Indeed, Networkworld was reporting several major networks including Comcast and Time Warner, and poor, pitiful RIM experienced issues. I know personally, while my Comcast connection didn’t break completely, I noticed things slowed down considerably and some sites including LinkedIn and Facebook weren’t working correctly throughout the day.
According to a Computerworld article, problems started Monday morning in the eastern time zone of the US and apparently were the result of a Juniper Networks firmware upgrade that caused the routers to reset and all hell to break loose on sites across the Internet. It seems that many large providers across the Internet backbone use these routers.
Juniper meanwhile released a statement saying it was aware of the problem, and that it affected a small percentage of customers.

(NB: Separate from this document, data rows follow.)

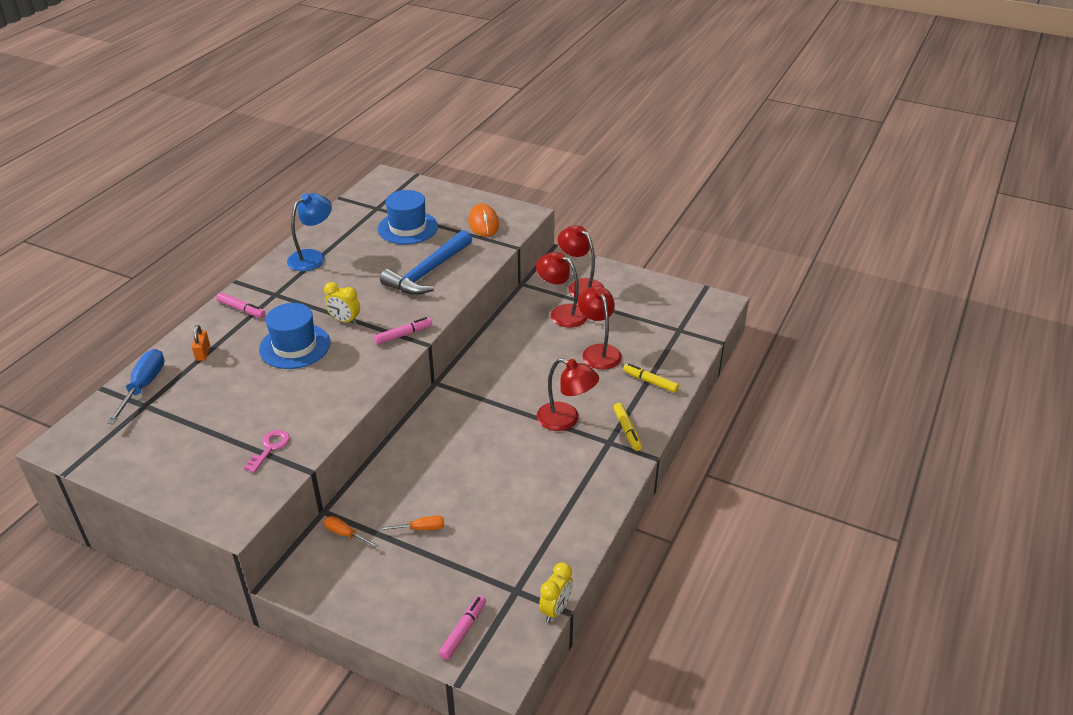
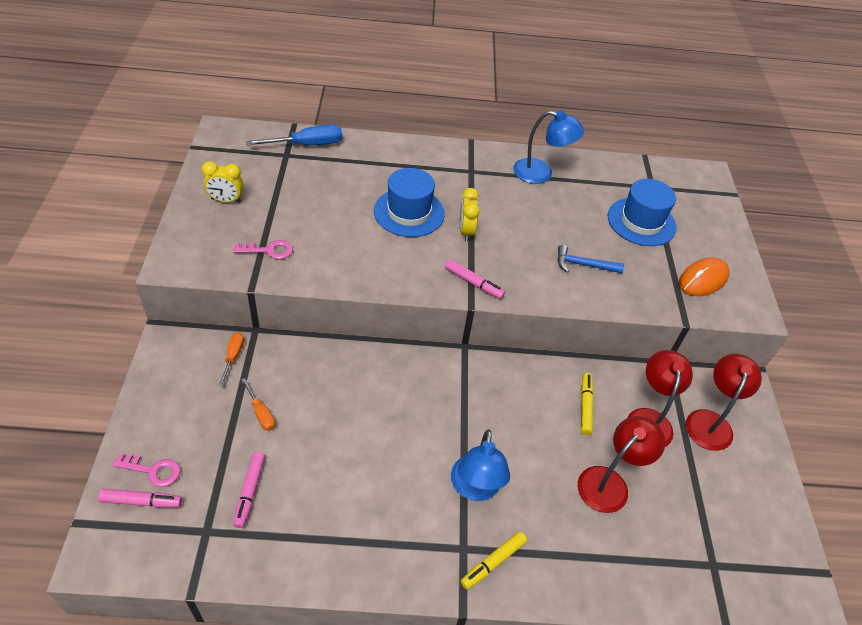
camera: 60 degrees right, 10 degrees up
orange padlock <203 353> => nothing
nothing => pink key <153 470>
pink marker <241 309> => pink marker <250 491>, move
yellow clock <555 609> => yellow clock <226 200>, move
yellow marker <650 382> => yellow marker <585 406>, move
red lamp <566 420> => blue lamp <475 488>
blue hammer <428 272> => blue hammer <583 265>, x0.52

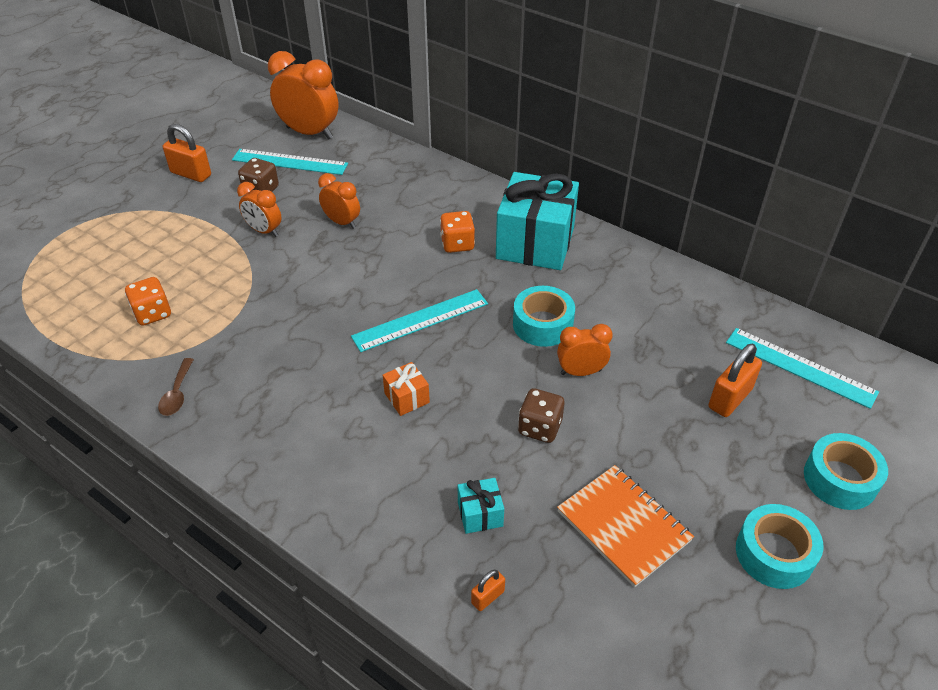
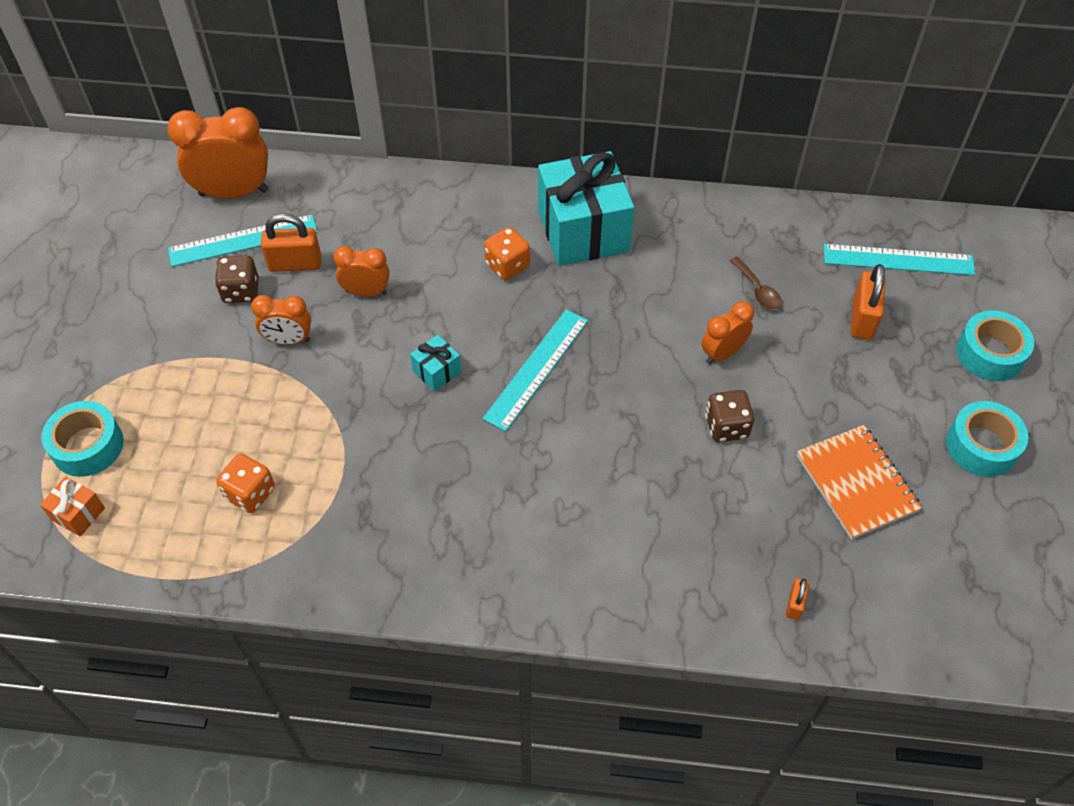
camera: 30 degrees left, 10 degrees up
brown spoon <177 393> => brown spoon <757 290>, move
orange padlock <191 174> => orange padlock <295 264>, move
orange gift <407 398> => orange gift <78 514>, move
turquoise gift <480 514> => turquoise gift <437 371>, move
turquoise tape <542 324> => turquoise tape <87 446>, move
orange notebook <623 526> => orange notebook <856 483>, 45 degrees clockwise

While it’s probably not possible to say with absolute certainty that this was the root of the issue on Monday, if it was, then calling a problem that seemed to affect the entire freaking Internet a small percentage of customers would have to be the public relations understatement of the year.

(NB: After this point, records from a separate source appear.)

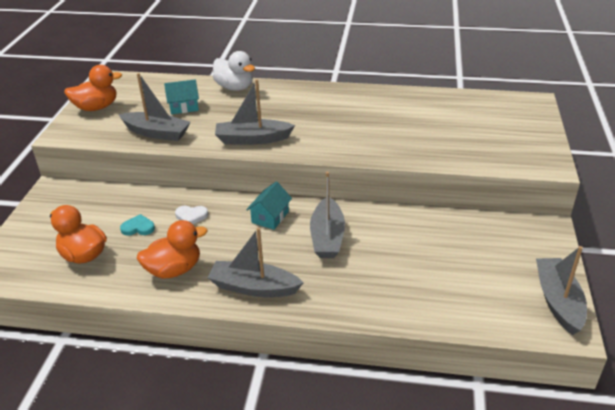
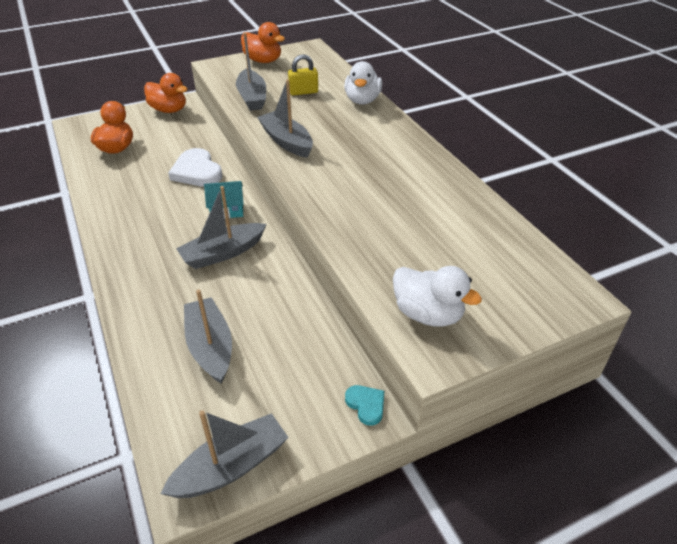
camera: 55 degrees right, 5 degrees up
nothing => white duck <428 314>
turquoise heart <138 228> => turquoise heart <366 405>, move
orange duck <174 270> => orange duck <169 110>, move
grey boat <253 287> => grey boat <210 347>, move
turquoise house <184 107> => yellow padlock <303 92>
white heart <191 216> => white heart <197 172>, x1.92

As the Networkworld post pointed out, regardless of the company at fault, the slow-down didn’t stop people from pulling out their mobile phones and complaining bitterly on social networks, proving once again that when things go wrong on public networks, it can be a major embarrassment for network administrators far beyond simply trying to resolve the issues at hand.

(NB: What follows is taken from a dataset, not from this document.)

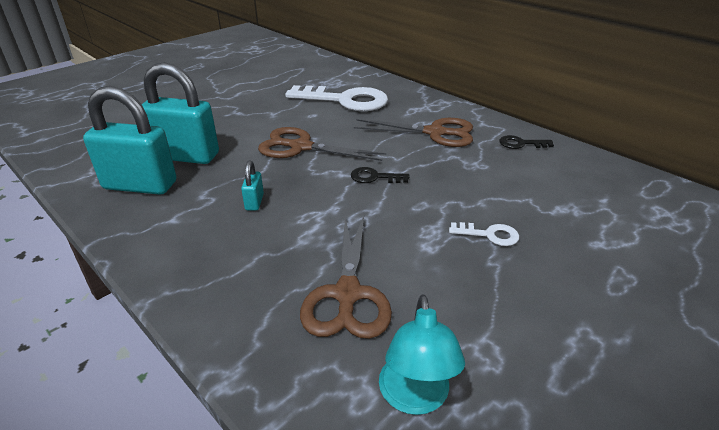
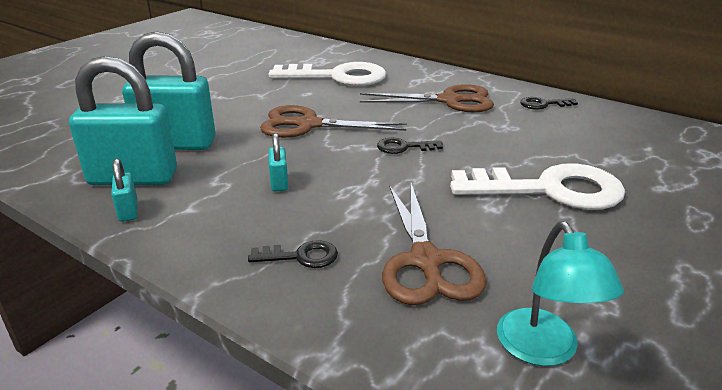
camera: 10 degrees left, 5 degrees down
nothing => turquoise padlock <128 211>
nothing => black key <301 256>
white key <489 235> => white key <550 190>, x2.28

If you were going nuts yesterday trying to figure out what was wrong with your application or web site, you might not have realized immediately that it was the victim of a piece of hardware on the Internet backbone. And that shows that among the dizzying number of factors that can affect your web site or application, is the Internet infrastructure itself.
When that spins out of control, until the news starts to leak out, you may be stuck in a major crisis mode trying to track down why your site or application is slow or not working. And when you’re in the middle of a major issue, chances are you’re not monitoring the Internet for the latest news, but it may not be a bad idea to have someone on the team doing just that.
While it may make sense to have all hands on deck trying to resolve the issue, if as was the case yesterday, the problem is outside of your company’s capacity to fix the problem, if you had someone checking social networks and news sources, you would have soon realized that.
It’s not too often you hear about a problem affecting the world wide Internet backbone, but apparently this problem did. Just another crazy day in the life of a monitoring pro.